Bassett also knows the program is working because of the number of ninth and tenth graders who have moved on but return to ask to do community service with the group. She helps these students find outlets for their desire to help others, and they regularly volunteer in their new schools. The course is so popular that Oakwood has put restrictions on the number of times middle school students may sign up for it.

"I think the kids start out thinking, 'Great! We get to go on a field trip every week, and there isn't much homework,'" explained Bassett. "Somewhere along the line their hearts are touched, and the class obviously becomes something much more to them. They end up just plain feeling good because they get to help someone else every week. When they go out to the migrant worker camp and see what the living conditions are and the extreme poverty that many children their own age live in, they want to come back to school and invent ways to help, and they do. After one such visit, they did a very successful coat drive and delivered the clothing to the camp."

The course is run by Bassett, and two parent drivers assist each week. The parents know by the course description what it will be like for their children, and every Friday she sends home an information sheet that details the following week's trip and asks for help where it is needed. The class would not be possible without the support of administrators and parents.

"This course is more work than all of my ten music classes, my calligraphy class, my girl's chorus class, and my four choirs combined, but I would let them all go in a heartbeat if I had to choose between them and this one course," said Bassett. "Those other classes are wonderful enrichment classes, but this class enriches the souls of the children who take it, and I feel the change in their lives."

Transformation

Although creating the community course was a challenge, the class at Oakwood has taken on a life of its own, according to Lynda Bassett. It has turned the focus of the whole school to service.

"When we started seven years ago, we had a big Thanksgiving feast for the whole school," Bassett recalled. "Each classroom participated in preparing one of the dishes that we would all eat. Many hours were spent planning, preparing, and cooking the meal. Every -- student and teacher -- came dressed up as a Pilgrim or a Native American. We sang songs and ate our feast together."

Gradually, the celebration has changed over the years to what it was this year -- one that focused on the "thanks" and the "giving" in the word "Thanksgiving."
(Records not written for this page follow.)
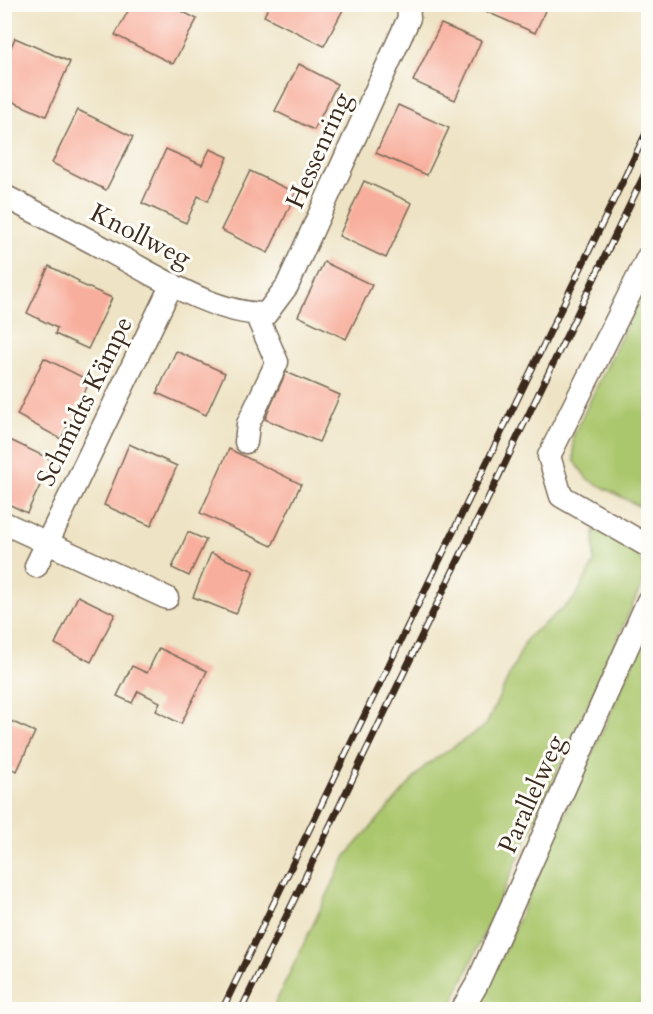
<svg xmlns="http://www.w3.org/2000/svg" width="653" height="1014" font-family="Cardo,serif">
<rect width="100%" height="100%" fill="#fdfcf7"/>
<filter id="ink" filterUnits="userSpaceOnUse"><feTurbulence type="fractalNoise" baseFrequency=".0167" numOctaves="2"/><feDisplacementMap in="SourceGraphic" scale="12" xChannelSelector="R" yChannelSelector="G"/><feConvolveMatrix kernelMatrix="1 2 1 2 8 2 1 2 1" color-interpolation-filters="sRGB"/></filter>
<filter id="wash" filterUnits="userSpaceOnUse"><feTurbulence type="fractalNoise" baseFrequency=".008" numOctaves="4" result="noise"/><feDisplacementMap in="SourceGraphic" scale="24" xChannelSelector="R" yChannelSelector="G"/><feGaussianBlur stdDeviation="1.35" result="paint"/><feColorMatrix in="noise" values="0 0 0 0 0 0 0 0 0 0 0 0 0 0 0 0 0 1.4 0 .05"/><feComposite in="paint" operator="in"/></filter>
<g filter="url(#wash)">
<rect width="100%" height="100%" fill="#eee3c4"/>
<path fill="#abc76d" stroke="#737846" stroke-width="1.5" d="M 648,282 L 648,511 L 587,479 L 574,460 L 573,436 Z
M 594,530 L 628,543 L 643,563 L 643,582 L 450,1009 L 272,1010 L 346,856 L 425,766 L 486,725 L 527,638 L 574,599 L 594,563 Z
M 647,631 L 648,632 L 648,1009 L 478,1010 Z"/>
<g id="blocks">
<path fill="#f8ae9c" d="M 132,4 L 168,4 L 197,19 L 173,64 L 115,35 Z
M 270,4 L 346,4 L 324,46 L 264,16 Z
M 469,4 L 548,4 L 535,33 Z
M 441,24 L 481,41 L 455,100 L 413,81 Z
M 15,38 L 70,62 L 46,116 L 4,98 L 4,63 Z
M 299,64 L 337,84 L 314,130 L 275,111 Z
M 398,105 L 449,128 L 427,175 L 376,153 Z
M 78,110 L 133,137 L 106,190 L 52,163 Z
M 166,149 L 202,165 L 210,149 L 228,157 L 208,201 L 198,196 L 186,223 L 142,203 Z
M 250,171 L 296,193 L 268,253 L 221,230 Z
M 364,181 L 412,203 L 386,258 L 339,236 Z
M 324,262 L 372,285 L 346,339 L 298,316 Z
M 49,266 L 79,281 L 78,283 L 112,298 L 88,349 L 55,334 L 57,328 L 27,313 Z
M 176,351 L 225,373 L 206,415 L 157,393 Z
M 44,358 L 90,381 L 61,439 L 17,415 Z
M 286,372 L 340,395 L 319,442 L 265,419 Z
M 10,440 L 52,460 L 27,513 L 4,502 L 4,451 Z
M 129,444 L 177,466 L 151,526 L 104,505 Z
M 229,449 L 301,484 L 272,546 L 200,513 Z
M 188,532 L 206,540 L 189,576 L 172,568 Z
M 211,553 L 254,571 L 236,614 L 193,597 Z
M 78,596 L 115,614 L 91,662 L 55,644 Z
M 159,648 L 207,671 L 181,724 L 156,711 L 160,702 L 138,691 L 132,703 L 117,696 L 132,666 L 147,673 Z
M 4,718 L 35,732 L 17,771 L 4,766 Z"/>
</g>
</g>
<g filter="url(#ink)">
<use href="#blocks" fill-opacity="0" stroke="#7a6b58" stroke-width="1.5"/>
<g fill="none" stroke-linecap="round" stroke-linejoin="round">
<g stroke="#7a6b58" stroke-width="25">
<path id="street" d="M 4,196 C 44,216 83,237 122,258 C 165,281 217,314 266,314 L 287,286 L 409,18 L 408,4
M 648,257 L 549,456 L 561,496 L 648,546
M 246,442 L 248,424 L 277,362 L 256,314
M 4,523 L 167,598
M 36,566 L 172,284
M 462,1010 L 477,984 L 648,601"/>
</g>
<use href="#street" stroke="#fff" stroke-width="22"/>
<g stroke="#3b2a1e" stroke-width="7">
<path id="rail" d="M 222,1010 L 648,129
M 241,1010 L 648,167"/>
</g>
<use href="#rail" stroke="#fdfcf7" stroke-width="4.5" stroke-dasharray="14" stroke-linecap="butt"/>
</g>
</g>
<g text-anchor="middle" stroke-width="6" stroke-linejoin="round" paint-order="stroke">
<g font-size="26" fill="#3b2a1e" stroke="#fdfcf7">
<text transform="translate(318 150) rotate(-66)" y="9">Hessenring</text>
<text transform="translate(141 235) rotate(27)" y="9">Knollweg</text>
<text transform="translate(84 401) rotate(-64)" y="9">Schmidts Kämpe</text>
<text transform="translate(531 794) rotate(-66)" y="9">Parallelweg</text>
</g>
</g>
<rect width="653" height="1014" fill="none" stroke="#fdfcf7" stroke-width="24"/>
</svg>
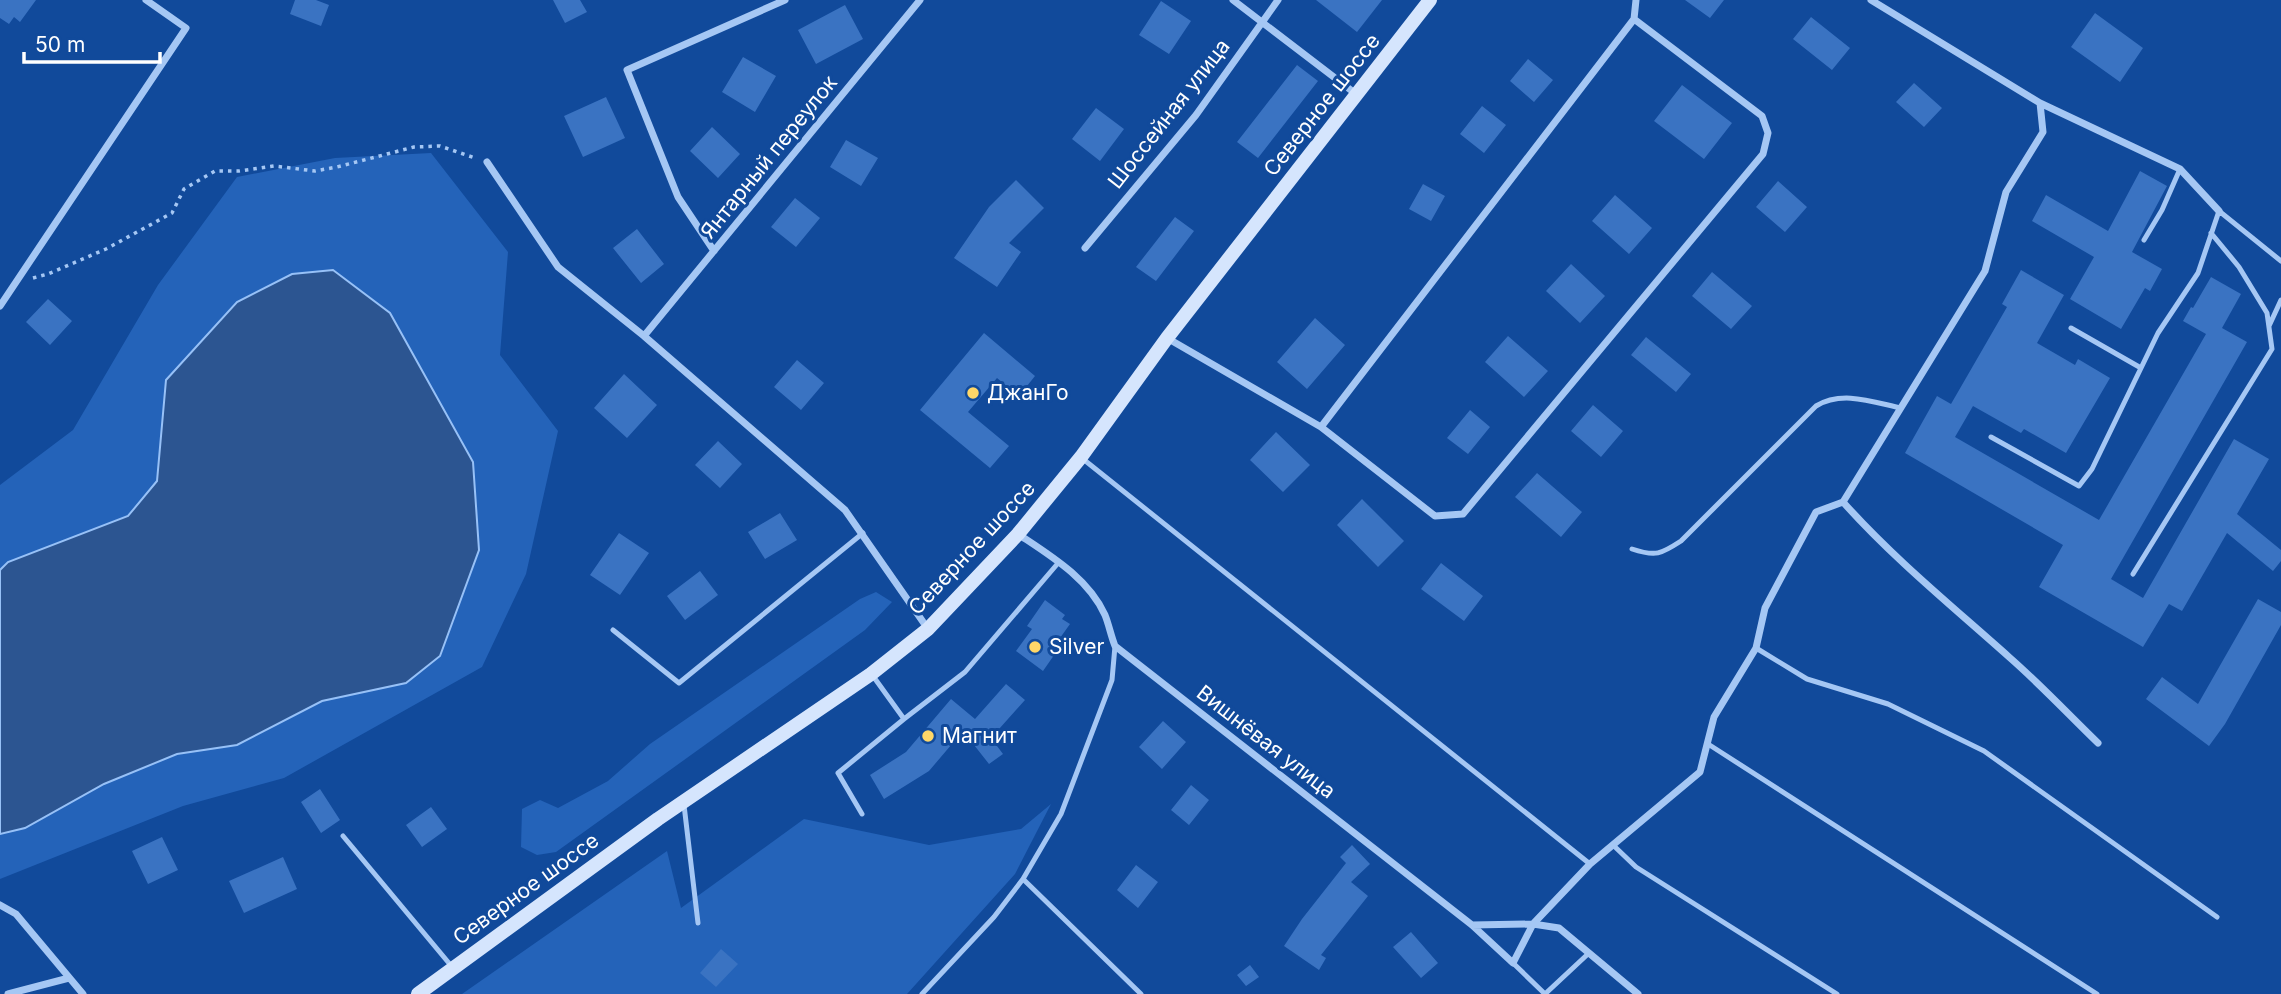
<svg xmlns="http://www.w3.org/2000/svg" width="2281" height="994" viewBox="0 0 2281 994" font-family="Inter,sans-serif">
  <rect width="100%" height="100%" fill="#114a9b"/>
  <path fill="#2463b9" d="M431 153 508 252 500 355 558 431 526 574 482 667 284 778 183 806 0 879V834L25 828 104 784 177 754 237 745 322 701 406 683 166 380 157 481 128 516 8 562 0 570V485L73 430 158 285 237 177 335 158Z
    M876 592 892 602 865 630 556 852 537 855 521 847 522 809 540 800 558 808 608 781 650 744 860 599Z
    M1051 804 1015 874 907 994H462L667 851 681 908 804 819 929 845 1021 829Z"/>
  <path fill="#2c5591" stroke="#97c1f7" stroke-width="2" d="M333 270 390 313 473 462 479 550 440 656 406 683 322 701 237 745 177 754 104 784 25 828 0 834V570L8 562 128 516 157 481 166 380 237 302 292 274Z"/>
  <path fill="#3a73c2" d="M0 0H36L20 22 14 17 9 24 0 18Z
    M295 0H316L329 5 321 26 290 14Z
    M553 0H580L587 12 565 23Z
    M1316 0H1382L1357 32Z
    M1685 0H1724L1710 18Z
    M1161 1 1191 21 1169 54 1139 35Z
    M845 5 863 39 816 64 798 30Z
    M2095 13 2143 48 2120 82 2071 47Z
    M1811 17 1850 48 1832 70 1793 39Z
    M743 57 776 76 755 112 722 92Z
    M1528 59 1553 80 1534 102 1510 81Z
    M1297 65 1318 81 1258 158 1237 142Z
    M1914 83 1942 108 1924 127 1896 102Z
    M1682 85 1732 123 1704 159 1654 121Z
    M606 97 625 138 583 157 564 116Z
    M1482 106 1506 125 1484 153 1460 134Z
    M1096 108 1124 129 1100 161 1072 139Z
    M712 127 740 154 718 178 690 151Z
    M846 140 878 158 861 186 830 167Z
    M2140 171 2167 186 2132 252 2162 269 2150 291 2145 288 2121 329 2070 299 2094 257 2032 221 2046 195 2108 231Z
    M1016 180 1044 208 1009 243 1021 252 997 287 954 258 989 207Z
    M1778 181 1807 207 1785 232 1756 207Z
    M1423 184 1445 196 1431 221 1409 209Z
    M1615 195 1652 228 1629 254 1592 221Z
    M795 198 820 218 796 247 771 227Z
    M1175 217 1194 231 1156 281 1136 267Z
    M637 229 664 264 641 283 613 248Z
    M1571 264 1605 296 1580 323 1546 291Z
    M2021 270 2064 295 2037 343 2075 365 2078 359 2110 378 2066 453 2024 429 2021 433 1973 406 1955 437 2099 520 2206 334 2183 321 2191 307 2193 308 2211 277 2241 294 2222 328 2247 342 2111 579 2143 598 2234 439 2269 459 2237 514 2281 550V561L2273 571 2227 533 2182 611 2169 604 2143 647 2039 587 2063 545 1905 453 1937 396 1951 404 2007 307 2002 304Z
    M1712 272 1752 306 1731 329 1692 296Z
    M48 299 72 321 50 345 26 322Z
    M1315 318 1345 345 1307 389 1277 362Z
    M984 333 1035 376 1019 396 997 378 968 412 1009 446 990 468 920 410Z
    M1508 336 1548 371 1524 397 1485 362Z
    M1646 337 1691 374 1676 392 1631 355Z
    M797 360 824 383 801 410 774 387Z
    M624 374 657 405 627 438 594 408Z
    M1593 405 1623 431 1601 457 1571 431Z
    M1470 410 1490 427 1468 454 1447 438Z
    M1276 432 1310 465 1283 492 1250 460Z
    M718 441 742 464 720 488 695 465Z
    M1537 473 1582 512 1561 537 1515 497Z
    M1362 499 1404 541 1378 567 1337 525Z
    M780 513 797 540 765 559 748 532Z
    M619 533 649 553 620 595 590 575Z
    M1441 563 1483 596 1464 621 1421 589Z
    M700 571 718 595 685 620 667 596Z
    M2258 599 2281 612V625L2225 724 2209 746 2146 699 2162 677 2198 704Z
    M1045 600 1065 615 1062 619 1070 624 1055 645 1059 648 1043 671 1016 651 1032 629 1027 626Z
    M1006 684 1025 700 991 738 1003 754 989 764 963 731 929 771 884 799 870 775 906 752 951 699 975 719Z
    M1163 721 1186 742 1162 769 1139 747Z
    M1191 785 1209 800 1189 825 1171 810Z
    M320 789 340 820 321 833 301 802Z
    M431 807 447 829 422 847 406 825Z
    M162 837 178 870 148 884 132 851Z
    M1352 845 1370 864 1351 882 1368 896 1321 955 1326 958 1319 970 1284 946 1302 919 1346 863 1340 857Z
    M283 857 297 889 244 913 229 881Z
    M1136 865 1158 882 1138 908 1117 890Z
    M1411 932 1438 963 1421 978 1393 947Z
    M721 949 738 964 716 987 700 973Z
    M1250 965 1259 977 1246 986 1237 975Z"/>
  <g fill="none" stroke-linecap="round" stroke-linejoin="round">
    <path stroke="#a5c7f4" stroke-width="3.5" stroke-dasharray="3.5 5" stroke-linecap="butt" d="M33 278 48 274 106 249 172 213 184 189 215 171H239L274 166 315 171 337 167 414 147 440 146 475 158"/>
    <path stroke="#a5c7f4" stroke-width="5" d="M2144 240 2162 210 2180 169
      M2269 326 2281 300
      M2071 328 2141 368
      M1991 437 2079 486 2092 469 2158 333 2198 273 2219 211 2281 261
      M1083 459 1590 864
      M1632 549C1656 557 1661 554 1681 541L1816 406C1842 390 1873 402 1901 408
      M2133 574 2272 349 2267 313 2239 267 2211 233
      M613 630 679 683 863 533
      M1756 648 1807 679 1888 704 1984 751 2217 917
      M904 719 965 672 1059 562
      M1708 744 2097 994
      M684 805 698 923
      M862 814 838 773 904 719 873 676
      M343 836 453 968
      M1613 845 1636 867 1837 994
      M1023 879 1141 994
      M1513 963 1545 994
      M922 994 994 917 1023 879 1061 814 1112 680 1115 646
      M1545 994 1589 953"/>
    <path stroke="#a5c7f4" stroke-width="7" d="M1233 0 1356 94
      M1871 0 2040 103 2180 169 2219 211
      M487 162 558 267 644 336 845 510 928 629
      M1085 248 1196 115 1278 0
      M714 251 678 197 627 70 785 0
      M0 306 186 28 146 0
      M644 336 920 0
      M1167 338 1321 427 1634 19 1636 0
      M1321 427 1435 516 1463 514 1763 154 1768 133 1762 116 1634 19
      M1843 502C1894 559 1952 606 2009 657 2040 684 2069 715 2098 743
      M1018 534C1051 556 1088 578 1105 615 1109 625 1111 636 1115 646L1472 925 1513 963 1533 924 1590 864 1700 772 1714 717 1756 648 1765 608 1816 512 1843 502 1985 271 2006 192 2043 132 2040 103
      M0 905 16 914 83 994
      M1472 925 1533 924 1559 928 1638 994
      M8 994 69 978"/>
    <path stroke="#d5e5fd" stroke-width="14" d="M418 994 658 819 871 674 928 629 1018 534 1081 457 1167 338 1430 0"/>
  </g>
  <g fill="#ffd768" stroke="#114a9b" stroke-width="2.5">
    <circle cx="973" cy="393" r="7"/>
    <circle cx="1035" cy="647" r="7"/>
    <circle cx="928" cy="736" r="7"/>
  </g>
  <g text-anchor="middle" stroke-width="6" stroke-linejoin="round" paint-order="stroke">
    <g font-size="21" fill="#fff" stroke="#114a9b">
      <text transform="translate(1322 105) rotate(-52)" y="7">Северное шоссе</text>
      <text transform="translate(1169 114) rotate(-52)" y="7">Шоссейная улица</text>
      <text transform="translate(769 157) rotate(-51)" y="7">Янтарный переулок</text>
      <text transform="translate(972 548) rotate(-47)" y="7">Северное шоссе</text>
      <text transform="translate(1266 742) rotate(38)" y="7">Вишнёвая улица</text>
      <text transform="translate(526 889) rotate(-36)" y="7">Северное шоссе</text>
    </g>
    <g font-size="21" fill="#fff" stroke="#114a9b" text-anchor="start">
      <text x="987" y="400">ДжанГо</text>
      <text x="1049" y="654">Silver</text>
      <text x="942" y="743">Магнит</text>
    </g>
  </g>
  <path d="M24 52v10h136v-10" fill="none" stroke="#ffffff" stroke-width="3.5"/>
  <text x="35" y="52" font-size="21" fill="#ffffff" stroke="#114a9b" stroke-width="5" paint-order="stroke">50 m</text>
</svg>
"Each class signed up to fill two bins of food for two families," said Bassett. "Each bin represented a complete meal. The bins were decorated. Some classes did fundraisers, earned money, and actually went shopping as a class for the food. Others brought it from home. We piled up 85 bins of food to make a big pyramid in the middle of the gym. We set out 17 bins of linens from the linen drive around them. We sang two songs that we had learned in music class about being grateful for the little things and the joy of gathering together. We sat down and ate pumpkin pie together and then loaded all of those bins into the back of a semi-truck, which we filled and watched drive away to feed 85 families for Thanksgiving."

The transformation of the Thanksgiving celebration is a metaphor for a greater change in the entire school, suggests Bassett. During the last school year, Oakwood sent care packages to troops, fed 50 families at Thanksgiving, adopted eight families during the holiday season, raised money for cancer research, and even used a large portion of funds it had raised for the school to help the children's section of the local library. The school stresses giving and service at every opportunity.